» Required tasks
1) In the Snowflake setup passage, change "straightforward" to "simple" and write out the part between "Configuring the Snowflake Sink" and "the way there.", inclusive.
2) Answer these questions from the Snowflake setup passage:
(a) What warehouse size is set for sink_warehouse?
(b) Which role is granted select on sink_table?
(c) How much of the way does the configuration boilerplate get you?
3) Name every object that a create statement makes in the Snowflake setup passage, with its kind.

» Passage provided

• • • • •

Next we'll set up some Snowflake objects to receive data from the sink connector. Run these commands in Snowflake to create the necessary objects & permissions, making sure to change the username to match the Snowflake user you created above. There are likely multiple ways to achieve this end goal in Snowflake, and all of this might not even be necessary. Consult your local Snowflake Expert for more information.
use role accountadmin;
create database sink_db;
create role sink_role;
create schema sink_db.sink_schema;
create table sink_table (record_metadata variant, record_content variant);
create warehouse sink_warehouse with warehouse_size = 'XSMALL' warehouse_type = 'STANDARD' auto_suspend = 300 auto_resume = true;
grant usage on database sink_db to role sink_role;
grant usage on schema sink_db.sink_schema to role sink_role;
grant create table on schema sink_db.sink_schema to role sink_role;
grant create stage on schema sink_db.sink_schema to role sink_role;
grant create pipe on schema sink_db.sink_schema to role sink_role;
grant ownership on table sink_table to role sink_role;
grant usage on warehouse sink_warehouse to role sink_role;
grant select on sink_table to role public;
grant role sink_role to user cnelson;
alter user cnelson set default_role = sink_role;
The net result is that you now should have an empty table with two variant columns, just waiting to have some Kafka data sunk into it.
Configuring the Snowflake Sink Connector
Configuring the Snowflake connector is fairly straightforward, but you may want to import this configuration boilerplate which will get you 85% of the way there.

• • • • •

» Records shown
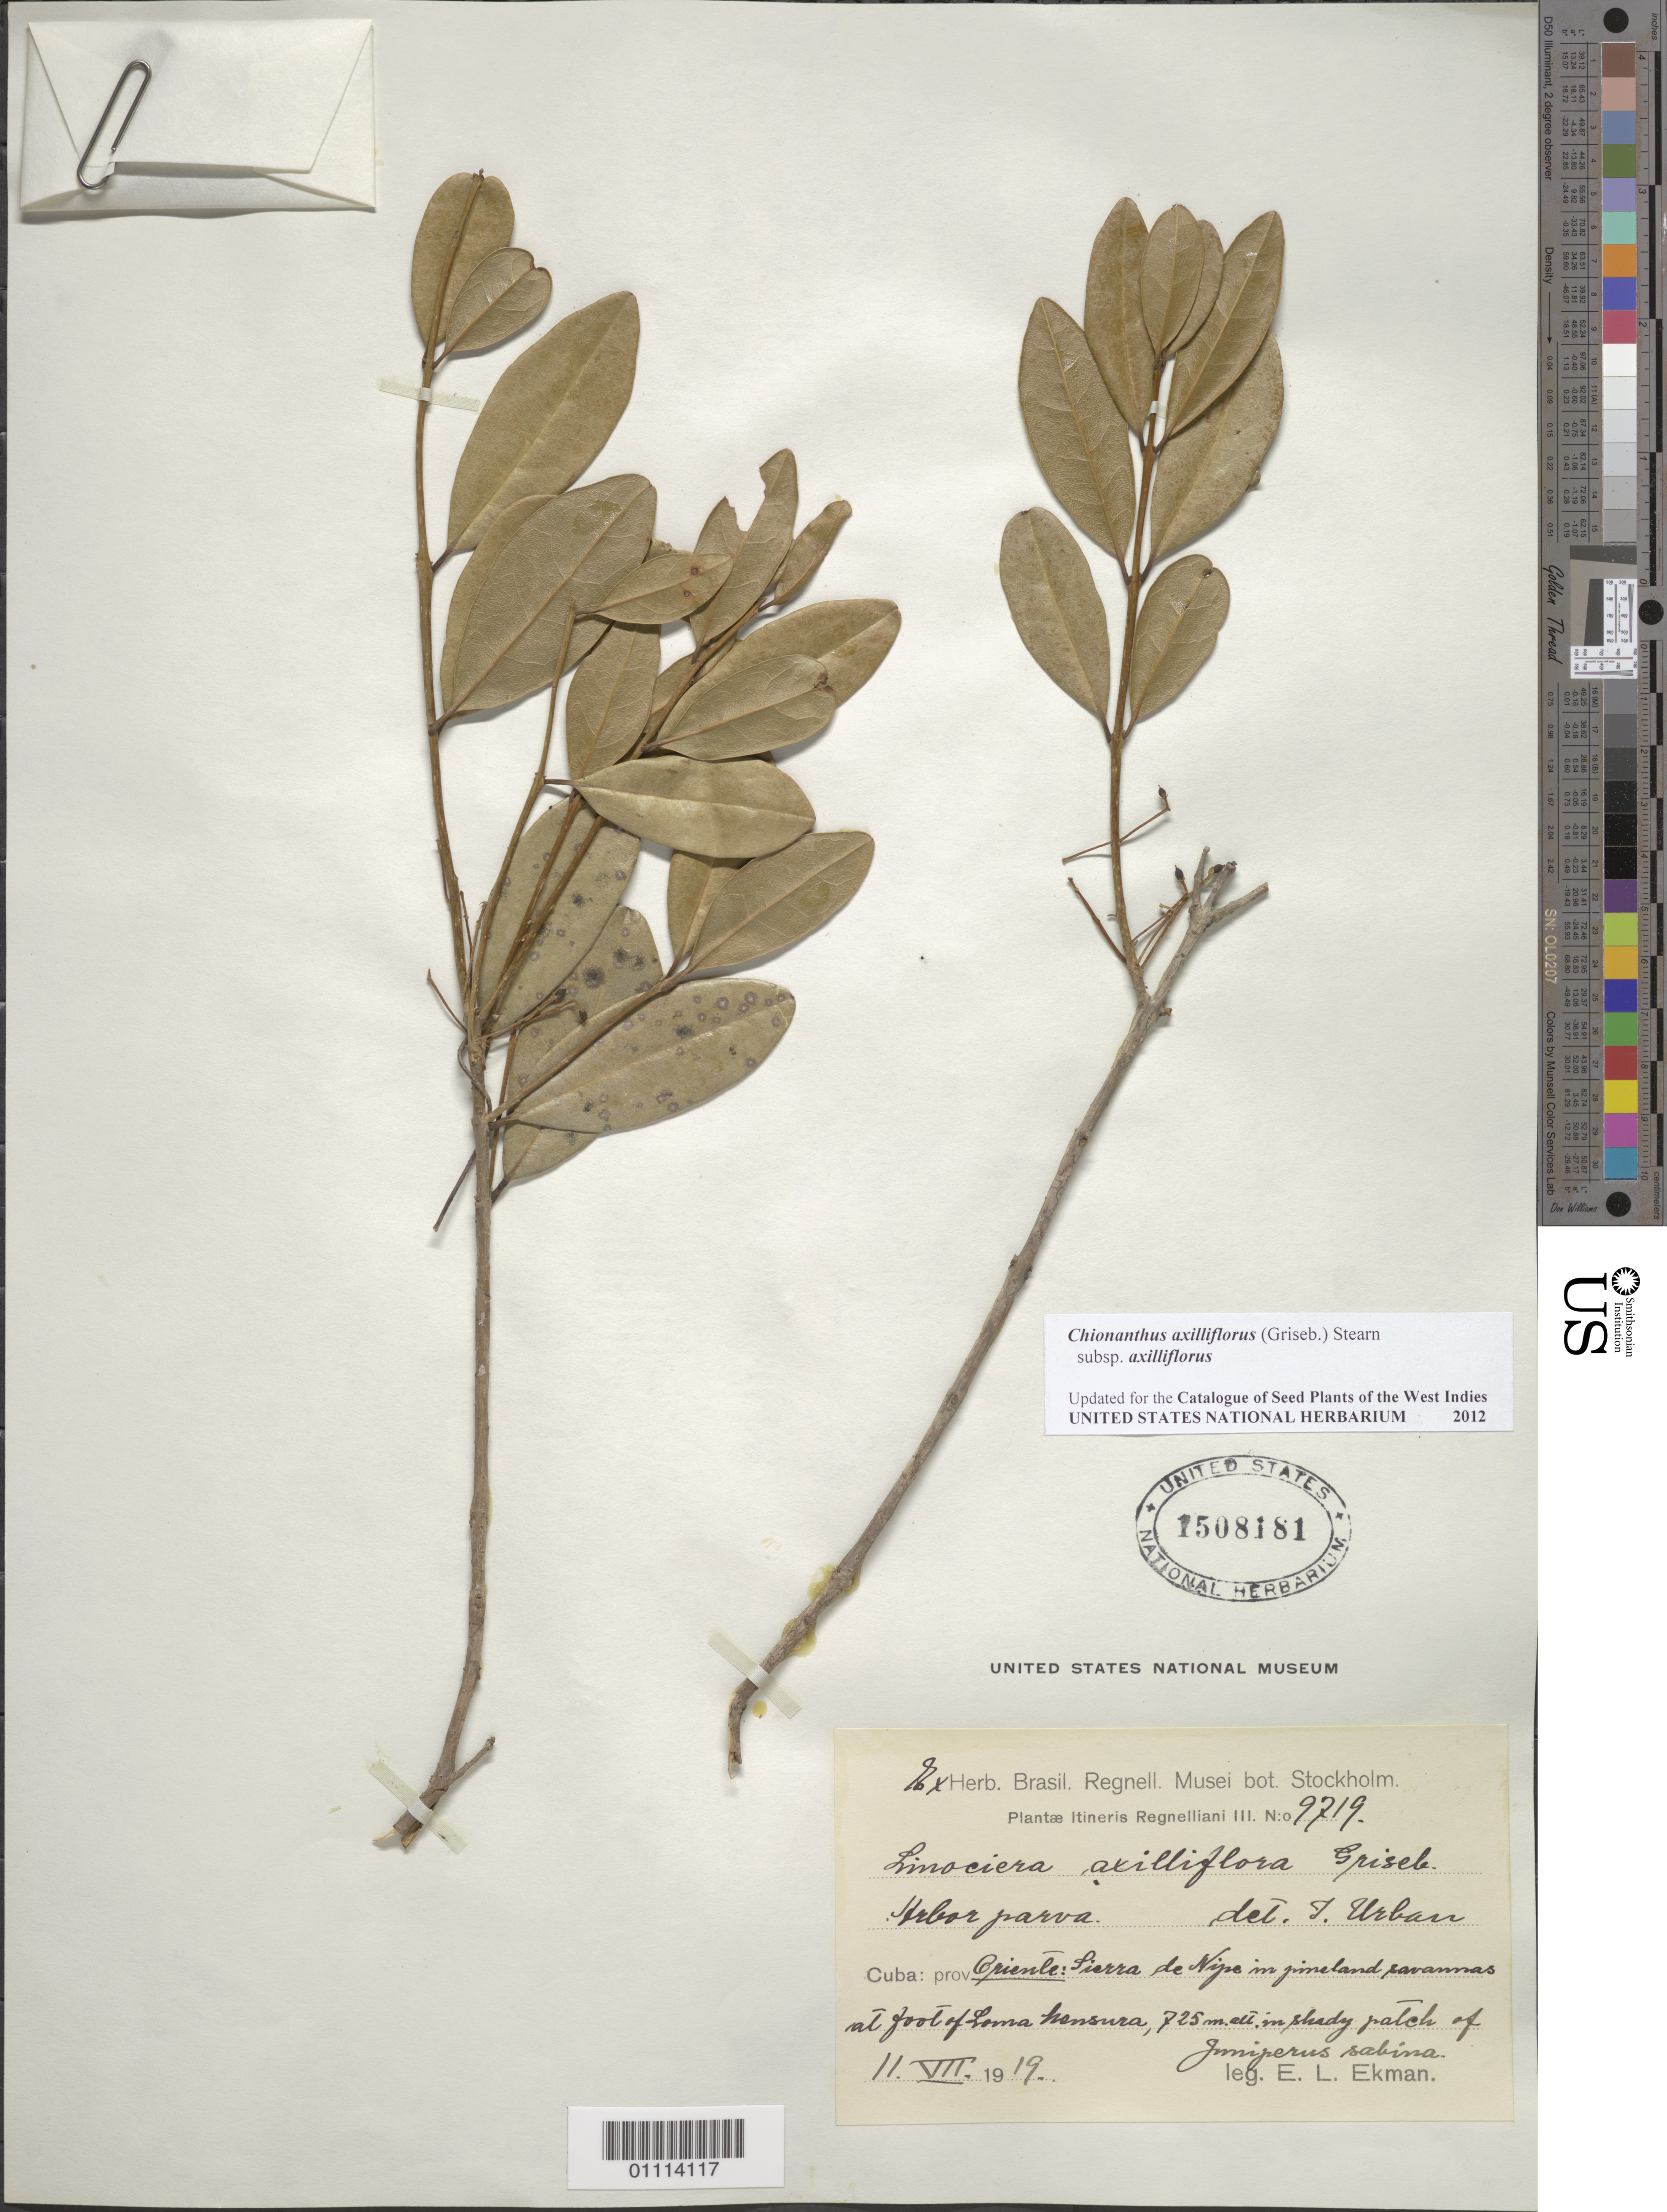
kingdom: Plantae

• • • • •

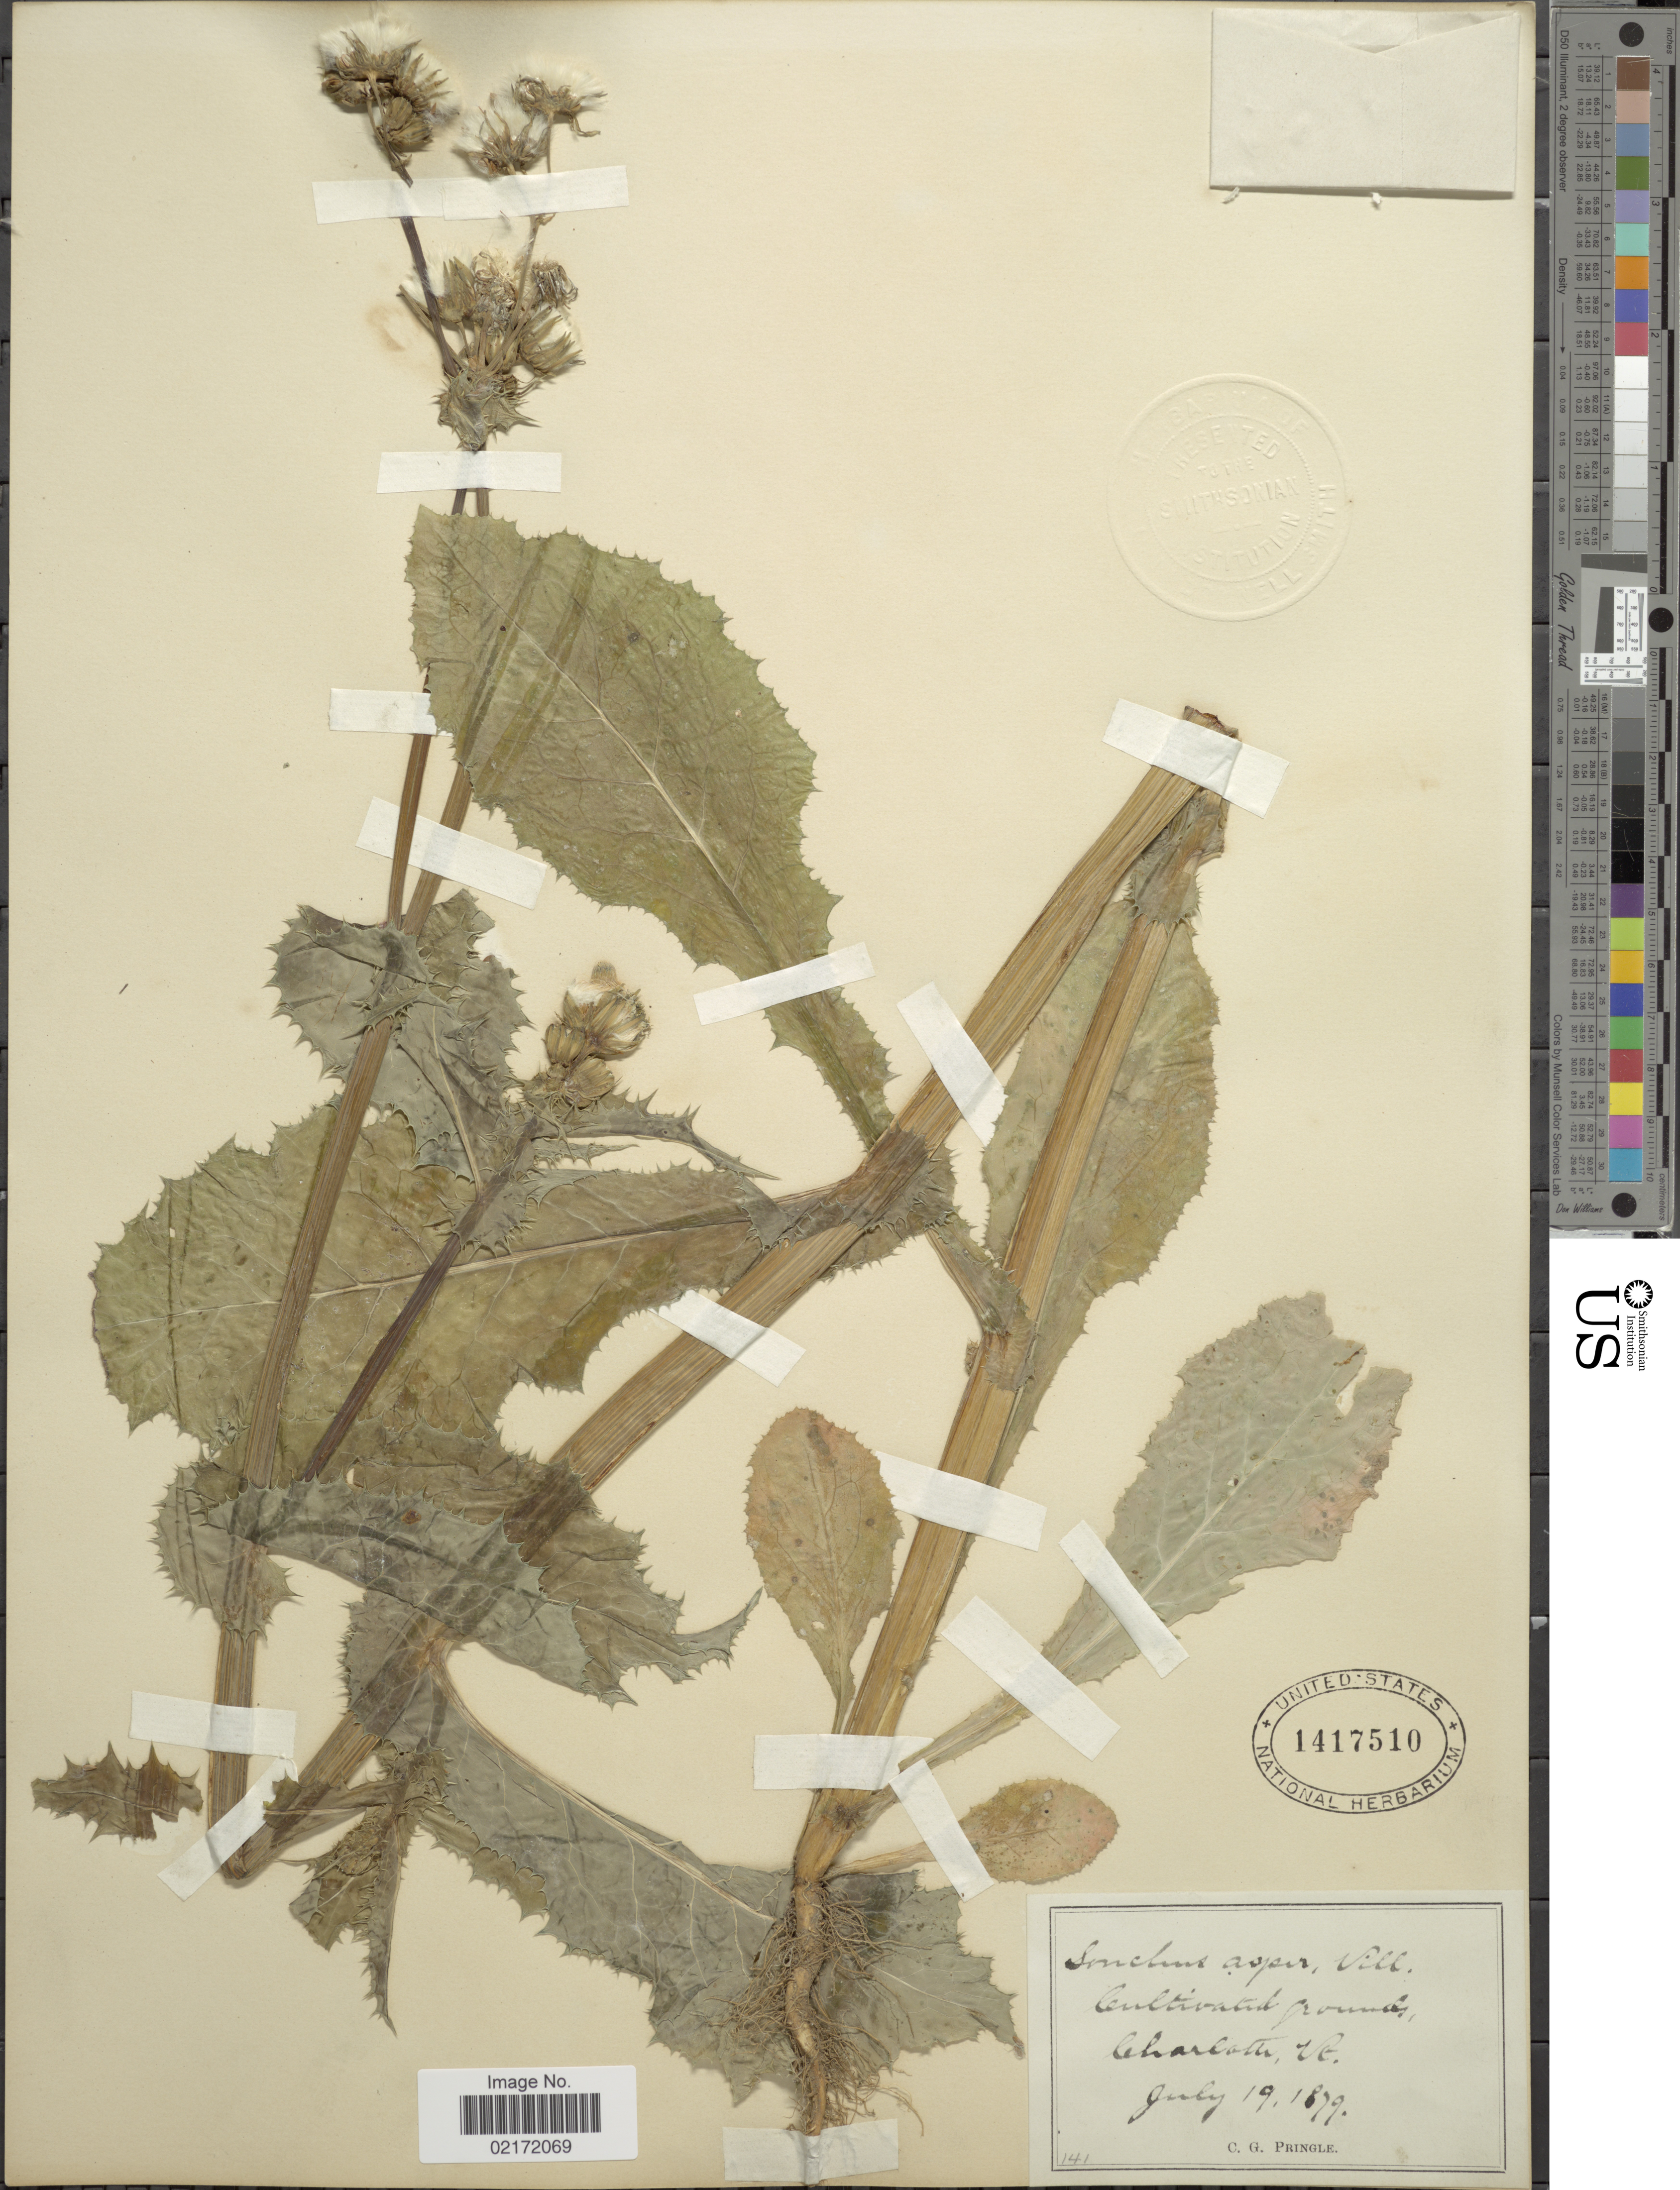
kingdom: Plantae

• • • • •

» Solutions per task
1)
Configuring the Snowflake Sink Connector
Configuring the Snowflake connector is fairly simple, but you may want to import this configuration boilerplate which will get you 85% of the way there.

2)
(a) XSMALL
(b) public
(c) 85%

3)
sink_db (database)
sink_role (role)
sink_db.sink_schema (schema)
sink_table (table)
sink_warehouse (warehouse)